Fraser looked around him. “I can help, but I’m not a doctor. Ye need—”
“I need assistance!” someone else screamed.
“There is no one e
lse. You’ll have to do your best,” David snapped and turned back to Fraser.
The stretcher bearer looked around, his granite features bleak. “Aye,” was all he said, and David moved on to the next patient.
CHAPTER TWENTY-FIVE
Edward, please stop!” Eleanor pleaded again, looking from her tipsy brother to Louis. “Louis, you can’t have a party here, not while there are men out there, wounded and even—”
One of the young ladies looked at Eleanor and screamed. Well, not at Eleanor, but at something behind her. The woman’s eyes rolled back and she swooned. Edward leaped to catch her.
“Maud! Eleanor, fetch some smelling salts!” Edward ordered.
Eleanor stared at the society beauty. She’d seen Lady Maud’s picture in Country Living, part of the smart set, wealthy, titled, and pretty. Now her mouth hung open, her lipstick was smeared, and her fashionable hat was tipped askew. Edward lifted her in his arms and held her out to Eleanor like a sacrifice. “Help her, Eleanor.” Now he appreciated that she was a doctor. But no, that was unkind. He looked honestly distressed.
“Dr. Atherton!”
She spun at the harsh voice and found herself staring up at Sergeant MacLeod, big, dirty, and bloody. He was frowning, and Eleanor instinctively took a step back. He caught her elbow, held her still, loomed over her.

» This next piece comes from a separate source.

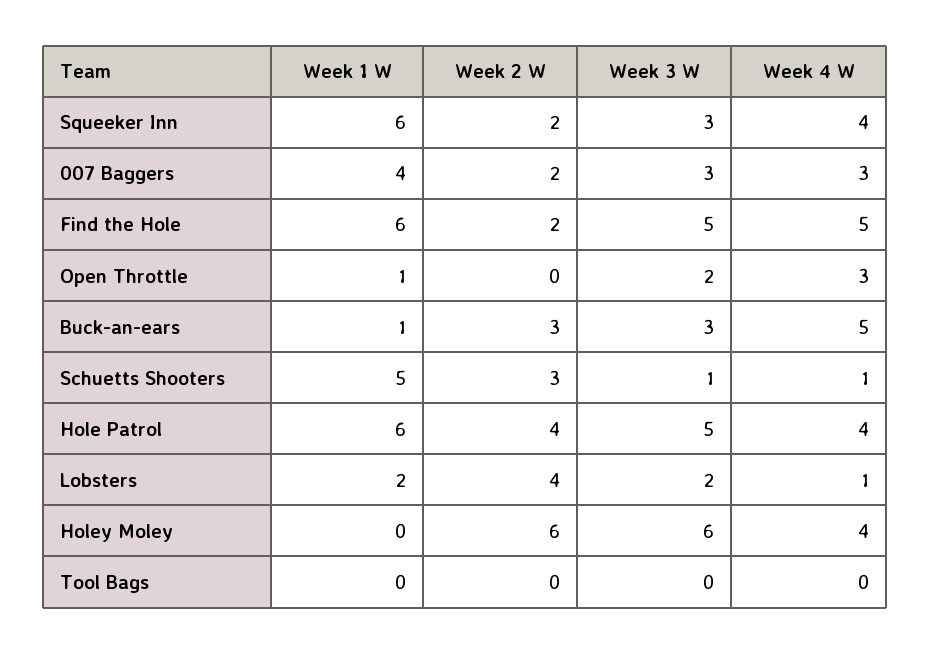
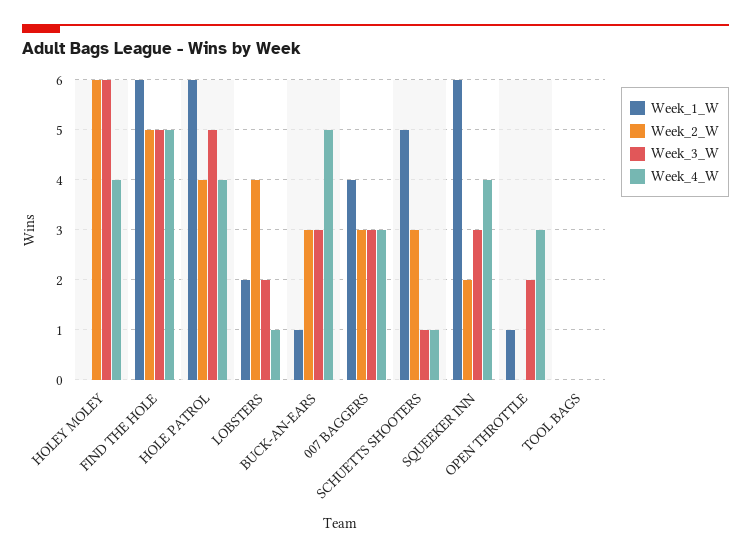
Week 2 W, 007 Baggers: 2 -> 3
Week 2 W, Find the Hole: 2 -> 5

“Ye need to come with me. We need another doctor.”
Behind her, Lady Frances gasped, perhaps at his rudeness, perhaps at his disheveled condition, or maybe at the way he addressed Eleanor without so much as removing his cap.
The sergeant glanced over Eleanor’s head and took in the silk-clad ladies, the fur coat, the champagne and caviar, the dandy young officers, and the limp woman in Edward’s arms. He flicked his eyes back to Eleanor. “We need another doctor,” he said again.
“Well, we bloody well need a doctor here, too—Lady Maud has fainted,” Edward said in the arrogant tones of a superior officer.